The US Bureau of Labor Statistics releases May CPI data on Wednesday, June 10, at 8:30 am Eastern time.

Key figures the market will focus on:

  • Headline CPI: consensus forecast 3.4% year-on-year, down from 3.7% in April
  • Core CPI (ex food and energy): the primary signal for the Federal Reserve; consensus 3.1%
  • Month-on-month change: April posted +0.4%, driven largely by energy

If the headline print comes in above 3.6%, Treasury yields will likely climb again, and the AI chip recovery will face an immediate test. A reading at or below 3.4% would give investors room to maintain the positions they rebuilt on Monday and Tuesday.

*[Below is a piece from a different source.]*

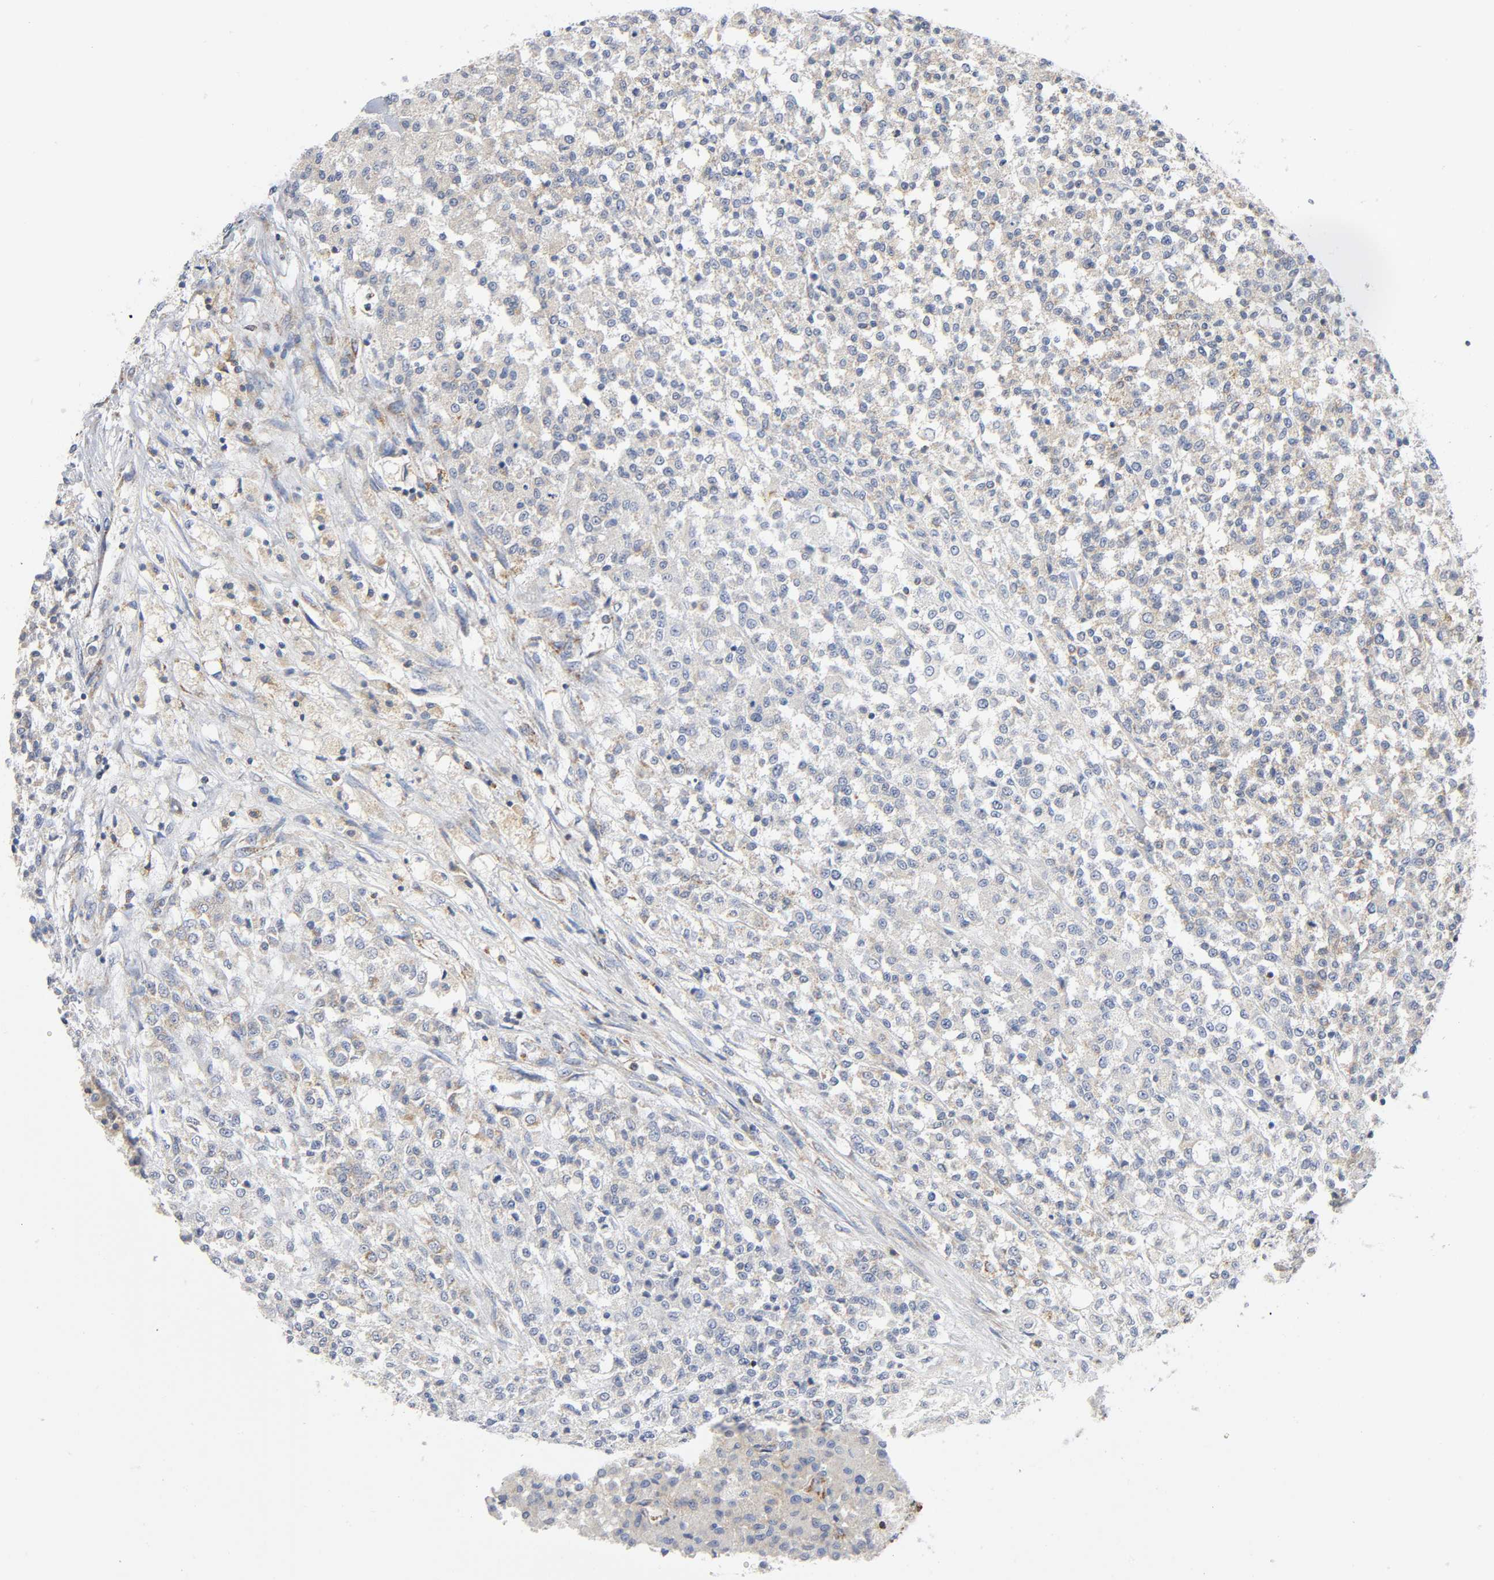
{"staining": {"intensity": "negative", "quantity": "none", "location": "none"}, "tissue": "testis cancer", "cell_type": "Tumor cells", "image_type": "cancer", "snomed": [{"axis": "morphology", "description": "Seminoma, NOS"}, {"axis": "topography", "description": "Testis"}], "caption": "The photomicrograph exhibits no significant staining in tumor cells of testis cancer. (DAB immunohistochemistry, high magnification).", "gene": "BAK1", "patient": {"sex": "male", "age": 59}}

The energy component is the key variable. Brent crude has fallen from $107 to around $97 since April, following the Iran-US talks. If that drop filters through to May petrol prices, the headline number could ease more than the consensus expects.

ECB Decision Follows on Thursday

Twenty-four hours after the CPI release, the European Central Bank Governing Council meets on Thursday, June 11. Markets are pricing a 99% probability of a 25-basis-point rate increase, which would take the deposit facility rate to 2.25%.

For investors with European equity or fixed-income exposure, the sequencing matters. A below-expectations CPI print on Wednesday, followed by a widely expected ECB hike on Thursday, would give markets a relatively contained policy week. A CPI surprise in either direction before the ECB decision would complicate the signal.

Investors tracking diversified portfolios across both US and European assets face a week in which two of the world's most-watched policy decisions arrive within 24 hours.